> **Polecenie A**
Jakie kierunki kroków wymienia porównanie polityki gospodarczej do marszu pijanego człowieka we fragmencie o Brygadzie Starzyńskiego? Podaj wszystkie.

> **Udostępniony fragment**
....
Brygada Starzyńskiego (1)

Obrazek użytkownika Godziemba
Historia

W latach 20. Stefan Starzyński zgromadził wokół siebie grono ekonomistów nazwane potem Pierwszą Brygadą Gospodarczą. 

Na początku 1926 roku, Stefan Starzyński zwolniony z sekretariatu Komitetu Ekonomicznego Rady Ministrów, w cyklu artykułów opublikowanych na łamach piłsudczykowskiego „Głosy Prawdy” przedstawił swoją wizję polityki gospodarczej Polski.
 
W słabej kulturze gospodarczej społeczeństwa upatrywał przyczyny braku programu i polityki gospodarczej. „Polska jest w tej nieszczęśliwej sytuacji – pisał – że mimo 8 lat niepodległego bytu nie ma wytkniętego programu gospodarczego”. Dotychczasową politykę gospodarczą opisywał używają barwnego porównania jako „marsz pijanego człowieka. Krok naprzód, krok w tył, krok w prawo, krok w lewo”.
....
> **Zapisane pozycje zbioru danych**
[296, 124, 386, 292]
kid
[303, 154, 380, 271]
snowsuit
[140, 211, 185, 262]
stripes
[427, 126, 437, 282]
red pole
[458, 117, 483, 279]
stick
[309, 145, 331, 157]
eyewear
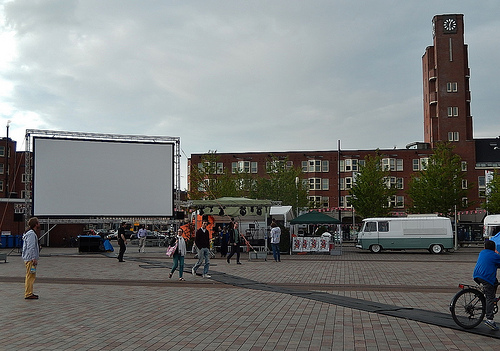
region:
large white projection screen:
[25, 127, 186, 224]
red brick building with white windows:
[186, 142, 473, 211]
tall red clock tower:
[419, 8, 486, 208]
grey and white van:
[353, 213, 455, 252]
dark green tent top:
[290, 205, 344, 257]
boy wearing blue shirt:
[434, 229, 499, 341]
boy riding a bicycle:
[452, 237, 497, 342]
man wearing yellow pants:
[22, 215, 49, 305]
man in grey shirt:
[20, 215, 46, 297]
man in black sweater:
[192, 217, 216, 285]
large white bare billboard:
[30, 123, 182, 237]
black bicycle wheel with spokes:
[437, 287, 495, 333]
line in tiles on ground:
[133, 284, 341, 341]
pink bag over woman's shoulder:
[161, 239, 181, 259]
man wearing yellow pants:
[20, 257, 49, 290]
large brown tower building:
[408, 57, 486, 137]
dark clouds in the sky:
[41, 72, 262, 117]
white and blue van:
[349, 209, 456, 255]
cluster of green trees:
[200, 159, 453, 201]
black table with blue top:
[74, 227, 118, 267]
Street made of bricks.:
[132, 298, 369, 348]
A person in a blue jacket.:
[468, 236, 498, 292]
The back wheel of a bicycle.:
[444, 247, 496, 337]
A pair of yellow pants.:
[16, 245, 51, 307]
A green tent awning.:
[291, 204, 345, 234]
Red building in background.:
[193, 130, 428, 205]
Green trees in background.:
[194, 152, 455, 208]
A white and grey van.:
[351, 202, 457, 258]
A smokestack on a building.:
[3, 118, 18, 157]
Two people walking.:
[162, 218, 229, 290]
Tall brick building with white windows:
[406, 1, 487, 226]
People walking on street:
[49, 210, 288, 310]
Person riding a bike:
[447, 230, 497, 336]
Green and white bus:
[346, 213, 456, 263]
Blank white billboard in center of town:
[5, 127, 181, 230]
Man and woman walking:
[160, 213, 215, 285]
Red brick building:
[187, 6, 494, 236]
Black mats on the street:
[250, 267, 415, 323]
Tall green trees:
[323, 146, 463, 257]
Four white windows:
[300, 156, 331, 174]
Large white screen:
[30, 135, 176, 217]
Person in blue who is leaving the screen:
[471, 236, 497, 326]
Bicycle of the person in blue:
[448, 278, 498, 332]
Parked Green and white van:
[353, 212, 457, 257]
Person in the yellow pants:
[18, 211, 48, 304]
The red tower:
[417, 11, 476, 210]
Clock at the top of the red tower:
[439, 10, 459, 35]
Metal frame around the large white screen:
[21, 125, 183, 230]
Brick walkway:
[1, 248, 496, 350]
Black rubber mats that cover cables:
[113, 245, 498, 347]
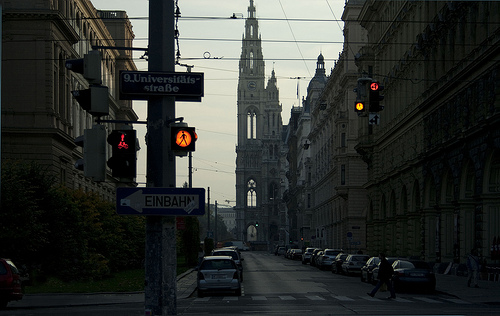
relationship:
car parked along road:
[389, 259, 419, 280] [242, 244, 385, 311]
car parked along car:
[359, 256, 385, 275] [389, 259, 419, 280]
....
> **Polecenie B**
Ułóż jako CSV z dwiema kolumnami, „opis” i „odpowiedz”, wyłącznie wpisy od wiersza zawierającego „The back wheel” do wiersza zawierającego „[471, 236, 497, 326]”, oba włącznie. Każdy wpis ma zająć jeden wiersz z treścią i odpowiedzią w osobnych polach w cudzysłowie, a podziały wierszy zamień na spacje.

> **Odpowiedź A**
naprzód, w tył, w prawo, w lewo

> **Odpowiedź B**
opis,odpowiedz
"The back wheel of a bicycle.:","[444, 247, 496, 337]"
"A pair of yellow pants.:","[16, 245, 51, 307]"
"A green tent awning.:","[291, 204, 345, 234]"
"Red building in background.:","[193, 130, 428, 205]"
"Green trees in background.:","[194, 152, 455, 208]"
"A white and grey van.:","[351, 202, 457, 258]"
"A smokestack on a building.:","[3, 118, 18, 157]"
"Two people walking.:","[162, 218, 229, 290]"
"Tall brick building with white windows:","[406, 1, 487, 226]"
"People walking on street:","[49, 210, 288, 310]"
"Person riding a bike:","[447, 230, 497, 336]"
"Green and white bus:","[346, 213, 456, 263]"
"Blank white billboard in center of town:","[5, 127, 181, 230]"
"Man and woman walking:","[160, 213, 215, 285]"
"Red brick building:","[187, 6, 494, 236]"
"Black mats on the street:","[250, 267, 415, 323]"
"Tall green trees:","[323, 146, 463, 257]"
"Four white windows:","[300, 156, 331, 174]"
"Large white screen:","[30, 135, 176, 217]"
"Person in blue who is leaving the screen:","[471, 236, 497, 326]"